Il Lecce perde, sia la faccia davanti ai suoi tifosi che un pizzico di autostima, in una partita sicuramente inutile sotto tutti i punti di vista. Non è così, con questa flemma, che si preparano i playoff. Avremmo preferito vedere in campo i ragazzi aggregati alla prima squadra, piuttosto che assistere a scempi tattici ai quali non c’è stata risposta.

Non sappiamo se per esigenze numeriche o per fare esperimenti, Padalino (squalificato) ha proposto la difesa a tre, un centrocampo a quattro e tre davanti: 3-4-3. Questi, semmai, erano varianti che bisognava attuare in ben altre gare, dopo averli provati nel “chiuso” degli allenamenti; proposti  in una partita inutile hanno il sapore della beffa, dopo che per un intero campionato, da più parti, si è chiesta all’allenatore foggiano un po’ di elasticità mentale.
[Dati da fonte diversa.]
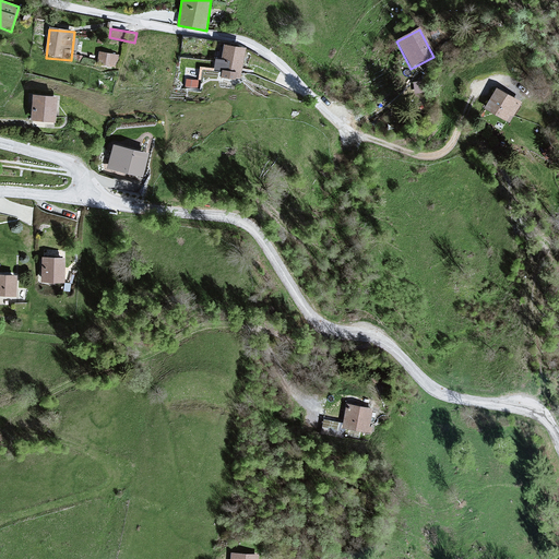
[(245,49),(223,46),(219,78),(241,80),(245,49)]
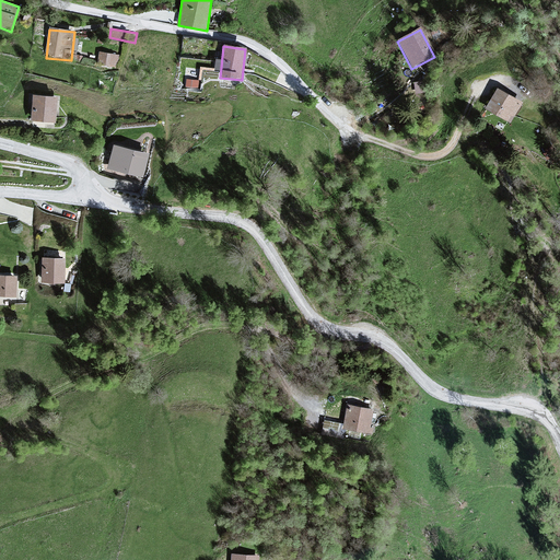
[(120,56),(100,53),(98,66),(119,68),(120,56)]
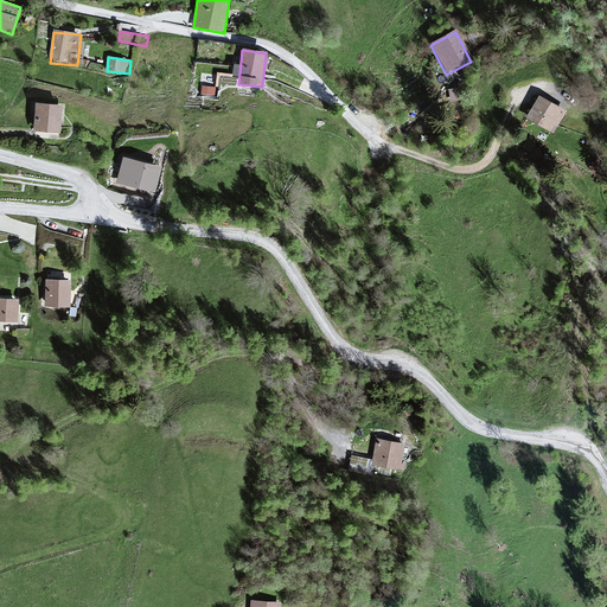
[(563,115),(536,98),(523,121),(551,138),(563,115)]
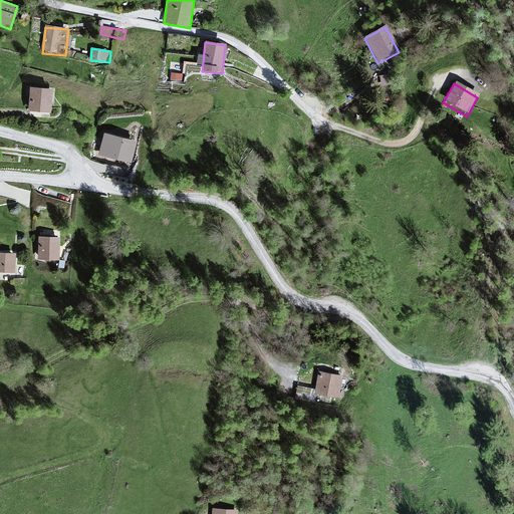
[(51,90),(29,89),(28,113),(49,114),(51,90)]
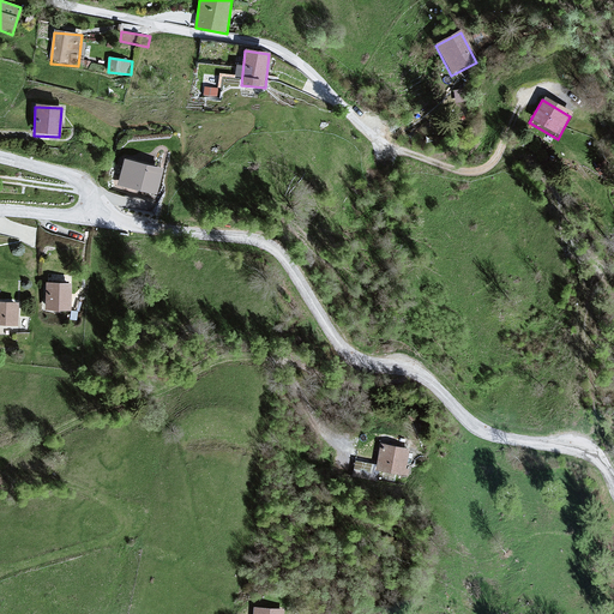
[(163,169),(124,161),(118,186),(157,196),(163,169)]
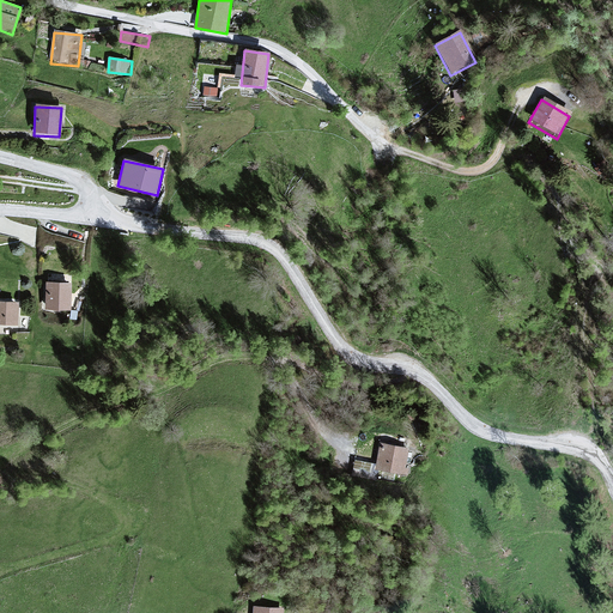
[(70,284),(46,283),(44,309),(70,310),(70,284)]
Arrigoni al centro della difesa, ad esempio, crediamo sia una soluzione che non rivedremo più, sicuramente non nei play-off.

La gara è andata via tra noia e sbadigli, passaggi sbagliati e rincorse, sotto un sole cocente ed i fischi dei pochi presenti.
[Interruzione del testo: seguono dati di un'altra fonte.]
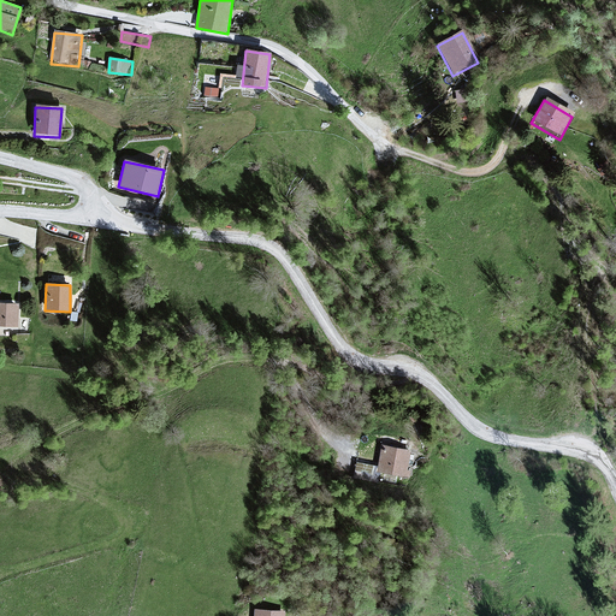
[(17,304),(0,304),(0,326),(17,326),(17,304)]
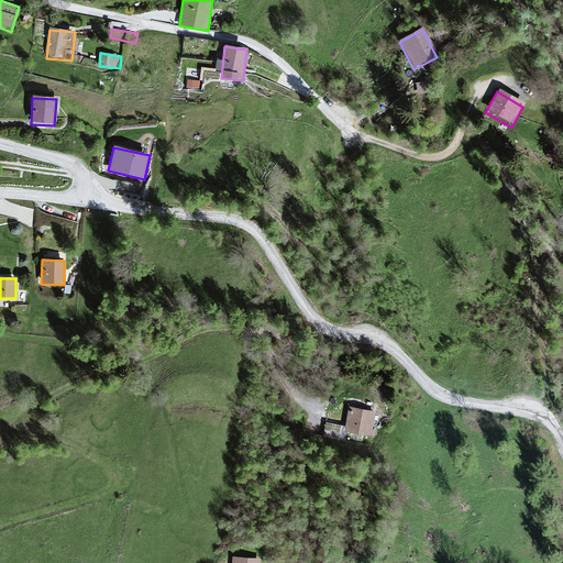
[(377,411),(349,406),(344,430),(372,435),(377,411)]
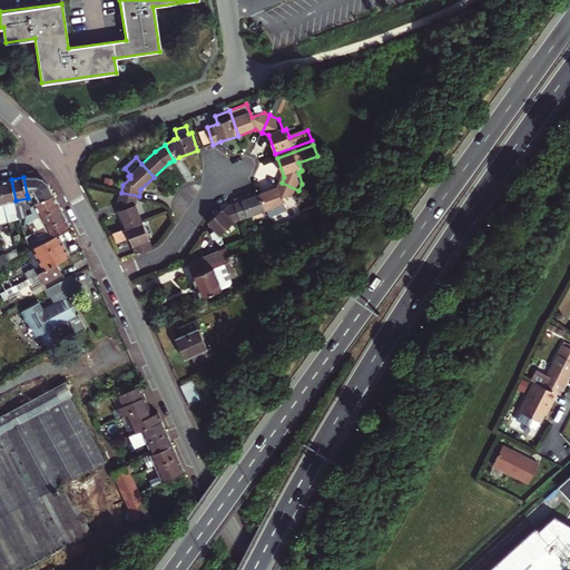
[(23,177),(27,195),(37,193),(39,202),(53,194),(49,186),(43,179),(36,177),(23,177)]
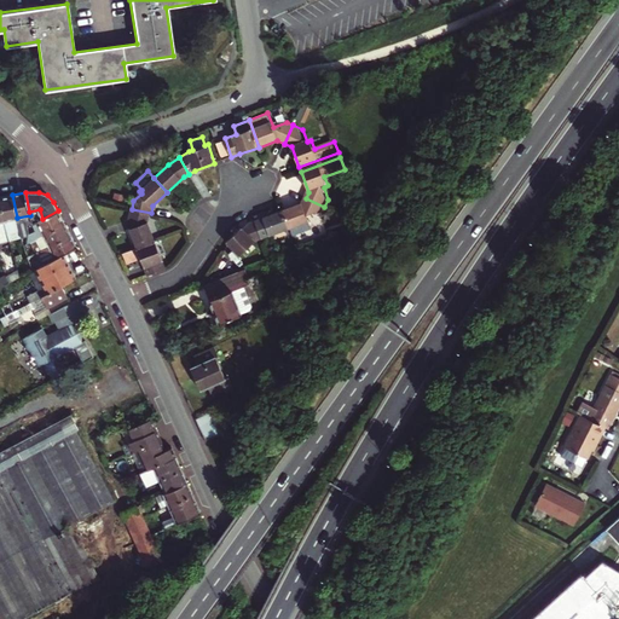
[(12,195),(0,197),(0,200),(5,224),(10,239),(10,241),(22,238),(18,224),(17,218),(12,195)]
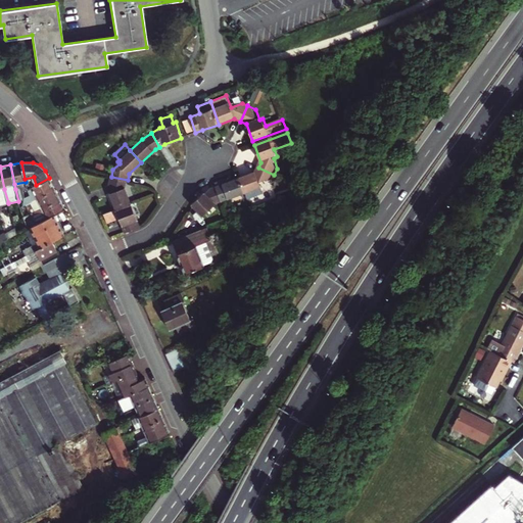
[(274,175),(258,168),(255,175),(240,181),(245,196),(260,190),(258,186),(271,182),(274,175)]
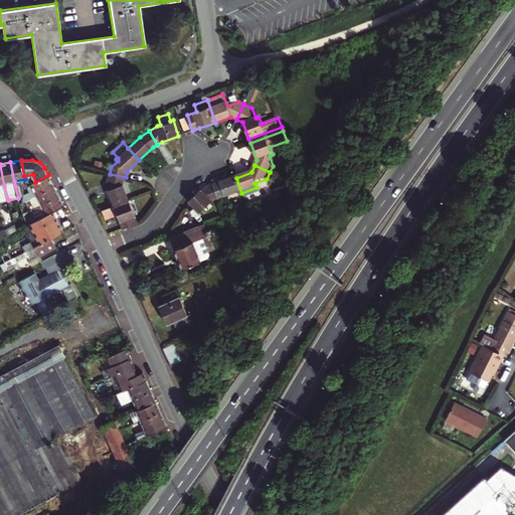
[(33,174),(24,176),(25,179),(26,185),(30,184),(35,182),(33,174)]
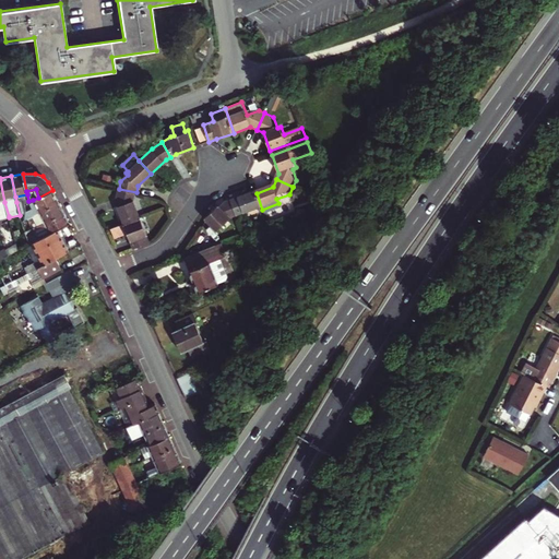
[(123,223),(141,217),(134,200),(137,192),(119,189),(117,197),(120,204),(117,205),(123,223)]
Mancano ancora due partite (a Pagani ed in casa contro l’Andria) prima che inizino nuovamente quelle che contano nuovamente, la speranza è che in questi quindici giorni si cerchi di ricaricare le pile, sia a livello mentale che fisico, perché la squadra (e non da questa partita) continua a palesare uno stato di forma approssimativo, oseremmo dire preoccupante.

La coda invece è stata quella più emozionante, con Lucarelli e Conticchio (allenatore e vice del Messina) che sono andati a salutare la Curva, con Cristiano che saltava al coro “ci nu zumpa è nnu barese” ed il “Sindaco” che battendosi il petto è uscito dal terreno di gioco tra le lacrime.